The three-story, Victorian home that sits near the Barry County Sheriff's Department was originally built by attorney and banker Thomas M. Allen in 1895, and in its 121-year history, has only had two other owners -- Dr. Samuel Wilson Chandler and his relatives, and its most recent owner, Georgia Pryor Writer, who purchased the home in 1973.
Writer, who was a local nurse, businesswoman, humanitarian and collector of rare antiques, owned the home until her death in 2004 at the age of 91. Her son, Gene Writer, maintained the home thereafter.
"She was a collector of everything," said Linda Mitchell, Writer's daughter.
"Anything historical, she was a part of," said daughter Yvonne Stumpff. "She and my daughter Tricia were instrumental in getting the historical Bayless House. She and my mother were both early members of the Barry County Historical and Genealogical Society."
The 18-room home was filled with numerous impressive antiques, many of which remained in the family, many were sold, and some were original to the house, belonging to Allen. Some things will forever stay with the house.

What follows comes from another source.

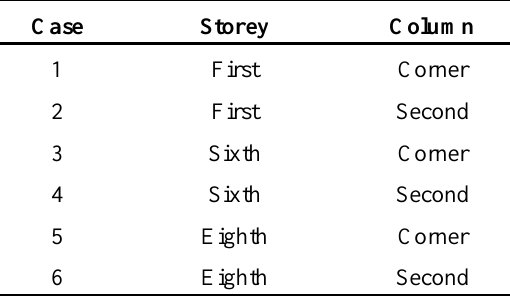
Table 3. Column removal Cases in 10-storey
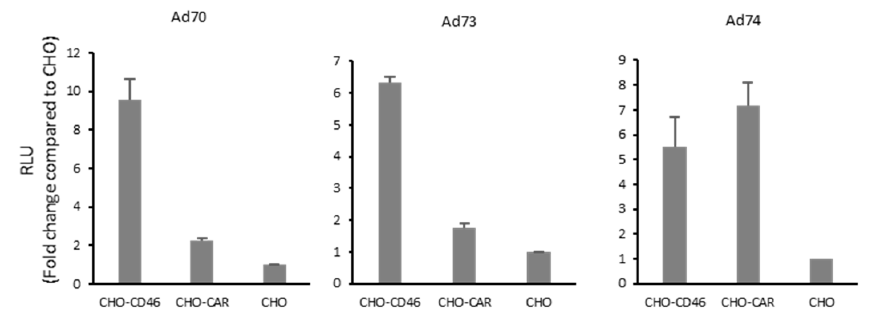
Figure 6. Receptor usage screening of new species D human adenoviruses. Cells were infected at 100 viral particles per cell and luciferase expression was measured 26 h post-infection by addition of furimazine substrate and expressed as relative light units (RLU). Levels were compared to the normal CHO cells and indicated as fold change. In all cell lines, error bars represent mean ± SD ( n = 3).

"Dr. Chandler autographed the wall going up to the attic in 1923," Stumpff said. "Of course, all of our grandkids have signed it, too. They played up there all the time. Mother had it set up as a play house for the kids."
"A lot of were family pieces passed down to our mother," Mitchell said. "And a lot she acquired. She loved auctions, and she and her brother had an antique store in Monett and had an eye for antiques. She became the caretaker of the family heirlooms because she loved them. And she also acquired pieces that belonged to other families in Barry County. It's been said by several people that she probably had the largest glassware collection and antique furniture in this area."
"She loved showing people the treasures in the house," Stumpff said. "And the kids were just amazed. It was like going to a museum. But to us it didn't feel like that because we had grown up with all the things in her house, but to other people, it did."
"A lot of her collecting had to do with growing up during the depression," Mitchell said. "She cherished all of her possessions because she had very little. I think that's what made her such a collector was because of the way she had to live during that time. She didn't call it hoarding, she called it collecting, and she always displayed it. It wasn't just stacked around like hoarders do in boxes like you see on TV."
"And she remembered where each piece, at and whose auction, and why she bought a certain piece," Stumpff said.
Born in 1914, Writer worked as an LPN at the Cassville Community Hospital, and the Caldwell Memorial Hospital in Stella during World War II.
"As a very young child, she had an interest in nursing," Stumpff said. "She was kind of the midwife of her community -- she took care of all the sick animals and neighbors. She volunteered at the nursing home and hospital. She was one of the auxiliary women and a life member of the hospital."
"She collected people, too," Mitchell said. "If she had a friend in need of medical help, she would go and stay with them. She would feed them and sit with them, and help them financially, too."
Writer's daughters say she was an independent and adept business woman ahead of her time, obtaining a nursing home administrator's license and building and managing the Sunset Valley Nursing Home, the first licensed nursing home in Cassville, and the Barry County Farm nursing facility.
"The Sunset Valley Nursing Home was active for years," said Cassville resident Gail Purves, whose father, Dr. Gail Purves Sr., built the first official hospital where Mercy Cassville now sits. "I can recall when dad would get up in the middle of the night and leave the house, and the next morning at the breakfast table, mom would ask, 'Who called?' and he would respond that 'someone at Georgia's nursing home had fallen ill.'"
"She always told me that she never borrowed unless she had two ways to repay," Stumpff said. "She was an excellent manager. I think that's why she was so prosperous. She gave God credit for everything in her life, and that started in her early life."
Writer acquired the Allen home after retiring in the early 1970s, and during her career, held her own as a single parent of two boys and two girls, managing the nursing home, a farm and a family after her husband, Herbert Writer, died at a young age.
"She always had a farm and a big garden," Stumpff said.
Although the large, museum-like house that provided a home to Writer and her children for 40 years, and for two previous families for 78 years, has changed hands, to Writer's children, it will always be home.
"It will always seem like our mother's home," Mitchell said.
"I hated to see it go, but we couldn't keep up, there was too much to do," said Gene Writer. "We hope the new owner restores it like it needs to be."
The home had a contract within 14 days of listing it on a historical homes website, and the owners have discussed the possibility of renovating the home into a bed and breakfast. The house was listed by Stumpff's grandson, Brant Vaught, realtor with Keller Williams Realty of Springfield.